▸ Provided records:

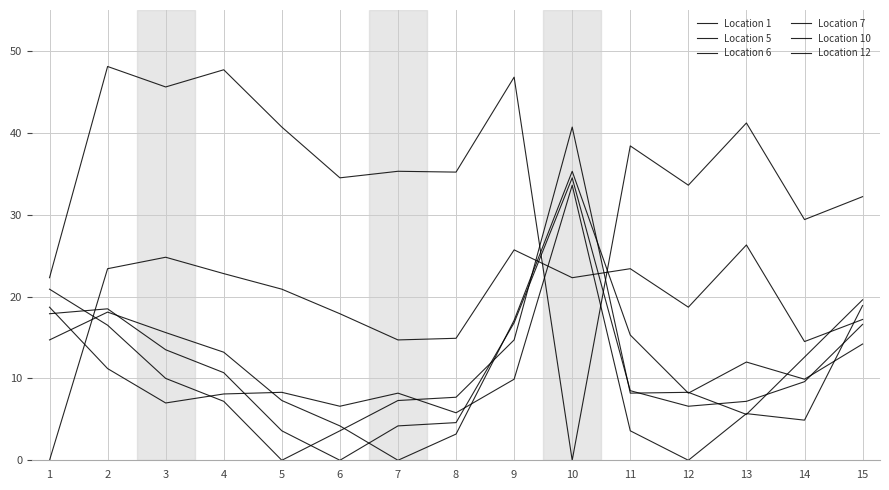

How many lines are shown in the chart?

6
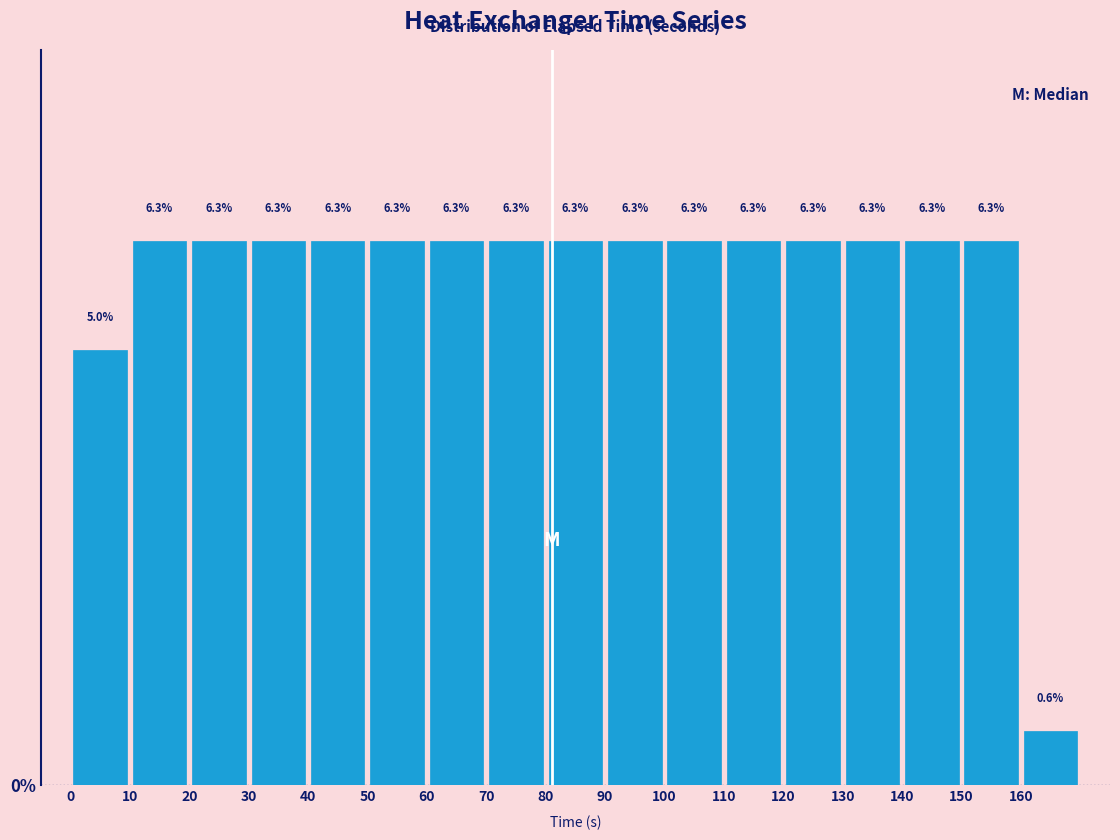

How tall is the bar that spans 100 to 110 on the x-axis?

6.3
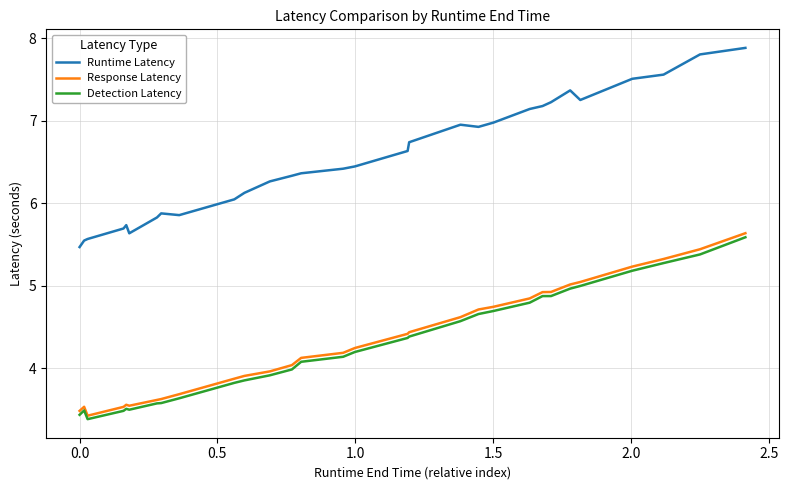

Which series has the widest spread of values?

Runtime Latency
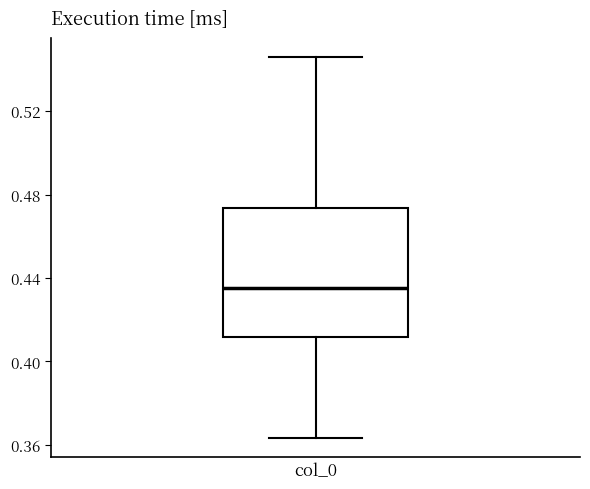

Read this box plot against the y-axis: the position of the median line, the range covered by the box, and the ends of both whiskers. The values are not printed on the chart, so give them approximately, as read against the axis.

median 0.435, box 0.410 to 0.475, whiskers 0.365 to 0.545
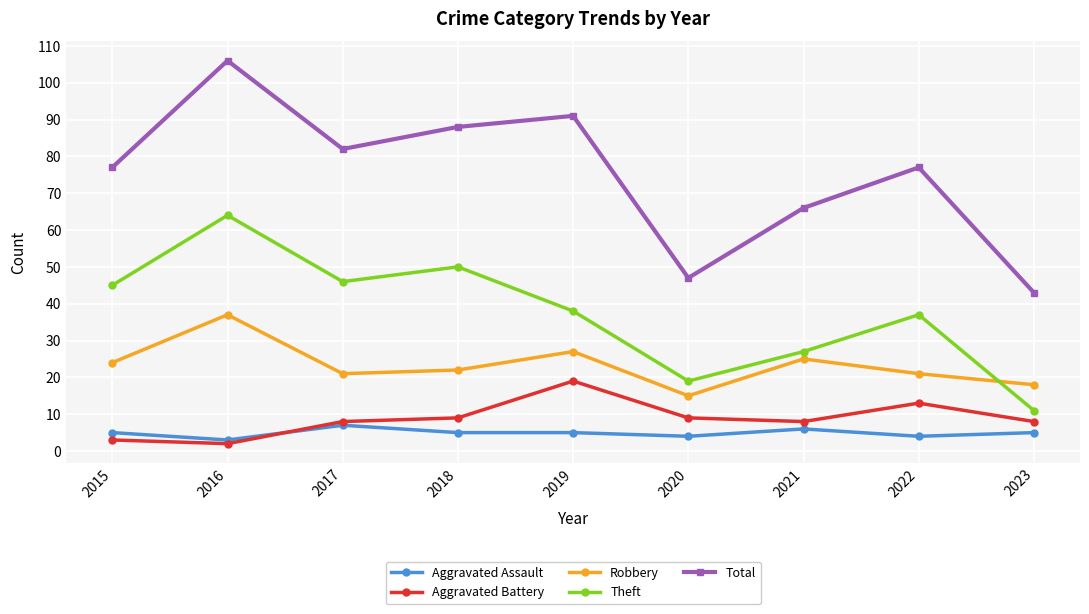

What is the average value of the Aggravated Assault series?

5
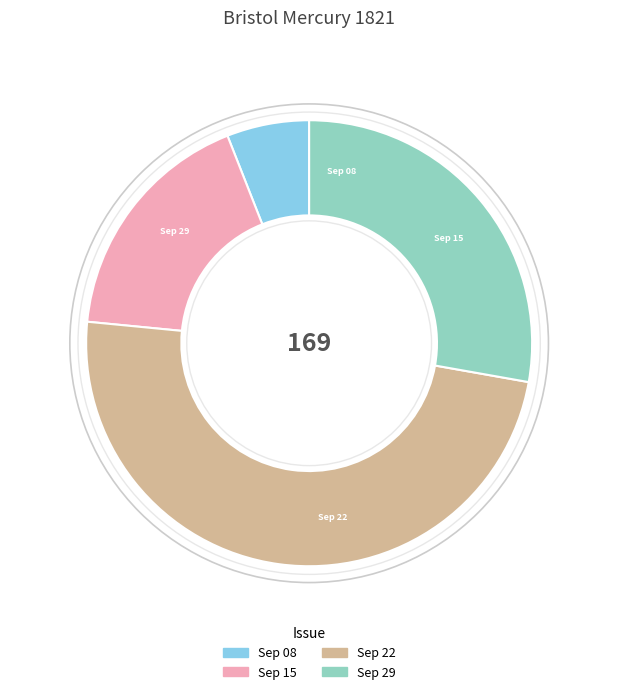

Does any single category account for the majority?

No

▸ Instructions for the task:
Pull out every line of the records that contains the string "axis", and copy each one unchanged. Case counts.

▸ Task response:
How tall is the bar that spans 100 to 110 on the x-axis?
Read this box plot against the y-axis: the position of the median line, the range covered by the box, and the ends of both whiskers. The values are not printed on the chart, so give them approximately, as read against the axis.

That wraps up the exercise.